SUPPLIED TEXT ->
====
There is no Michael this time around, his son now forging a glittering a career in the pro ranks, and the removal of parental responsibility from an already heady mix has already given preparation for Tokyo a unique twist.

“I’ve had three different experiences. I was pool coach for London but I didn’t get to go, so I went as a supporter. For the whole qualifying process that time I was in the house - we had no live stream or anything. It was just whatever people were putting up on social media.

“That was a horrendous experience – round one he’s down, round two he’s level, and then there was eight minutes of nothing until you got the final result. It was awful.

“The second time I was with Michael on his journey through the WSB [World Series of Boxing], seven fights in 14 weeks, all over the world, from Venezuela to Sicily. Anywhere you can think of, we were there, or that’s how it felt. It was incredible.
====
RAW DATA ->
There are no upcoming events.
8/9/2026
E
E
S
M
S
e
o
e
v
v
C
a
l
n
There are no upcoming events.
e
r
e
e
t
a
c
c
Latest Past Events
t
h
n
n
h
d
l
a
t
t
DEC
====
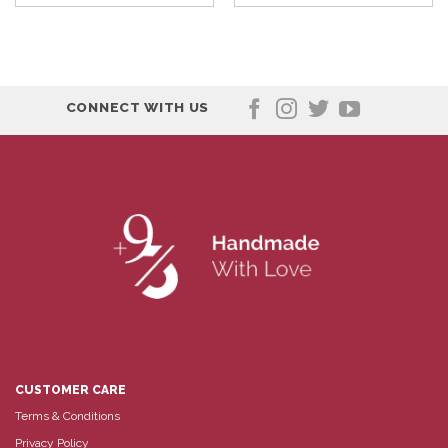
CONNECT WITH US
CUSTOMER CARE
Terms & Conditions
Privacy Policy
====
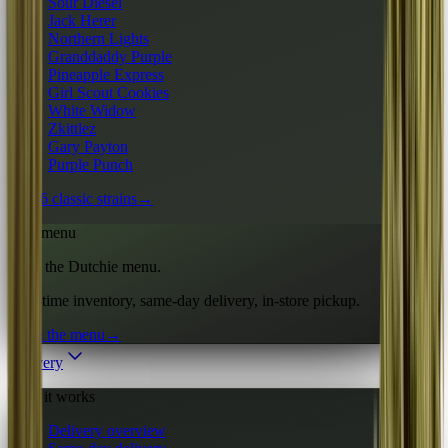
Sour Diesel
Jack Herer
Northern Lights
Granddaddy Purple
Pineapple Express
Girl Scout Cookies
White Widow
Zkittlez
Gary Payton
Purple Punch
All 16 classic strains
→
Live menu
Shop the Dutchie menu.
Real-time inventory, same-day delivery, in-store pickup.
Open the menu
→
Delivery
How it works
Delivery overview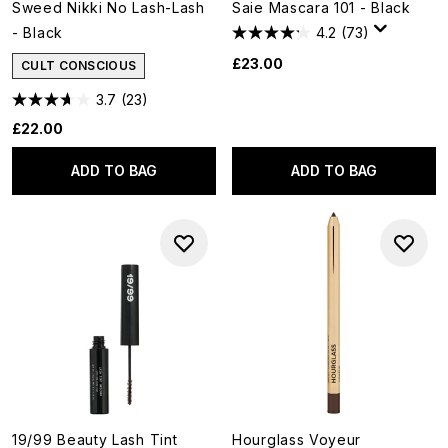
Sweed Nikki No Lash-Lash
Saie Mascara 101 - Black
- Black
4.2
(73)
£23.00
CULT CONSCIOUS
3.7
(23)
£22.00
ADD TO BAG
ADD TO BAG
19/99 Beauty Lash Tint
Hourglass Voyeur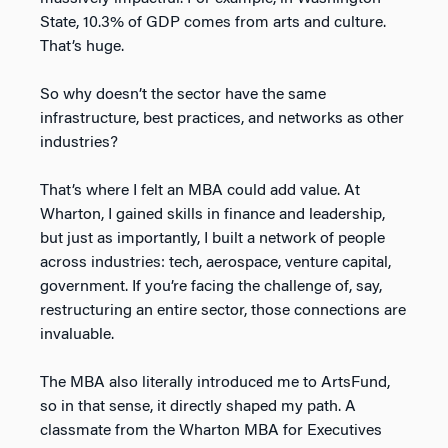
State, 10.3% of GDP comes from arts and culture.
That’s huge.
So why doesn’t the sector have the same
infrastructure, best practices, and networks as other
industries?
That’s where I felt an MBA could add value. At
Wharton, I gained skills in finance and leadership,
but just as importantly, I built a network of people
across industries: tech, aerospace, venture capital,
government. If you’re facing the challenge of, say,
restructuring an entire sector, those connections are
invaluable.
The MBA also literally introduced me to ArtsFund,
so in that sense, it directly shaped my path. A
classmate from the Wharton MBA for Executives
====
WHAT TO DO ->
• 1. In the boxing excerpt, how many fights did Michael have during the WSB journey, and over how many weeks?
• 2. List every place name that appears in the boxing excerpt.

REPLIES ->
• 1. Seven fights in 14 weeks.

• 2. Tokyo, London, Venezuela, Sicily